Saya tunggu sampai jam berapa gitu, ada Budi Waseso lagi wawancara dan setelah selesai saya datangi Budi. Saya dikasih akses datang.
Di tengah jam-jam itu saya banyak telepon pejabat tinggi di kepolisian. Pejabat bintang 3. Saya telepon semua, yang saya rasa perlu saya telepon. Saya telepon menteri juga. Kapolri angkat telepon jam 3 (pagi). Andi Widjajanto telepon balik jam 6-an. Saya kasih Novel suruh cerita. Andi bilang susun laporan ke Presiden yuk apa yang terjadi.
Saya bantu suarakan lewat media sosial, di Change.org. Galang dukungan. Saya tanya Novel, mau seperti apa ini perlawanannya? Tinggi atau berat, atau biasa aja? Fight mas tinggi. Hayok! Lawan. Berarti nggak ada kompromi kita, seluruh cara kita jalankan. Proses hukum kita hadapi dengan strategi hukum. Proses politik dengan cara-cara politik. Dan tentu konsolidasi gerakan.
Apa celah hukum yang menjadi pembelaan status tersangka Novel di Praperadilan nanti bisa dibatalkan?
Kalau celah hukum saya tidak bisa bicara karena ini bagian dari strategi kuasa hukum. Tapi kalau dasar hukumnya standar. Kita ditangkap dan ditahan dengan cara yang tidak sesuai dengan hukum acara, itu kan tidak adil.
Saat ini polisi sudah menyuntuh ke area politis, seperti berkomentar Presiden Jokowi akan diperiksa (dalam korupsi UPS di DKI Jakarta). Menurut Anda bagaimana?
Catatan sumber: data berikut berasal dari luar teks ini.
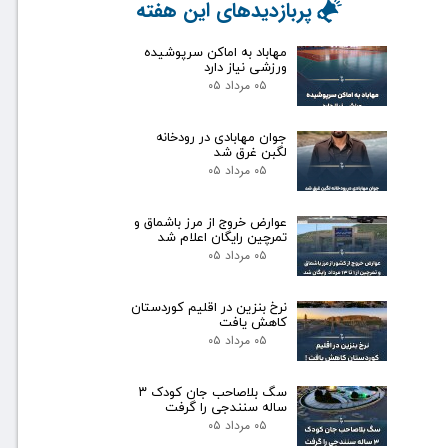
پربازدیدهای این هفته
مهاباد به اماکن سرپوشیده
ورزشی نیاز دارد
۰۵ مرداد ۰۵
جوان مهابادی در رودخانه
لگبن غرق شد
۰۵ مرداد ۰۵
عوارض خروج از مرز باشماق و
تمرچین رایگان اعلام شد
۰۵ مرداد ۰۵
نرخ بنزین در اقلیم کوردستان
کاهش یافت
۰۵ مرداد ۰۵
سگ بلاصاحب جان کودک ۳
ساله سنندجی را گرفت
۰۵ مرداد ۰۵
Iya itu kan karena ada hubungan politik antara pelaku politik dengan orang-orang tertentu dalam kepolisian. Sehingga dia kepercayaan diri dan ada semacam keberanian diri untuk mengambil langkah-langkah sejauh itu. Kan bukan tanpa alasan yang disampaikan bahawa pernyataan seseorang, katakan lah Kabareskrim, bukan kapolri, itu mengambil sikap demikian.
Apa lagi kita tahu dalam pucuk kekuasaan, presiden dan wakil presiden kan terlihat sikap yang terbelah antara Jokowi sebagai Presiden dan Jusuf Kalla sebagai Wapres.
Indikatornya sederhana. Di hari Novel ditangkap, ketika Jokowi mengambil sikap agar Novel tidak ditahan, memerintahkan Kapolri melakukan itu. Jusuf Kalla datang ke Bareskrim Mabes Polri untuk sikap yang berbeda. Dia anggap masalah itu nggak ada, pengkapan itu bukan masalah, bagian dari proses hukum biasa yang harus dilanjutkan.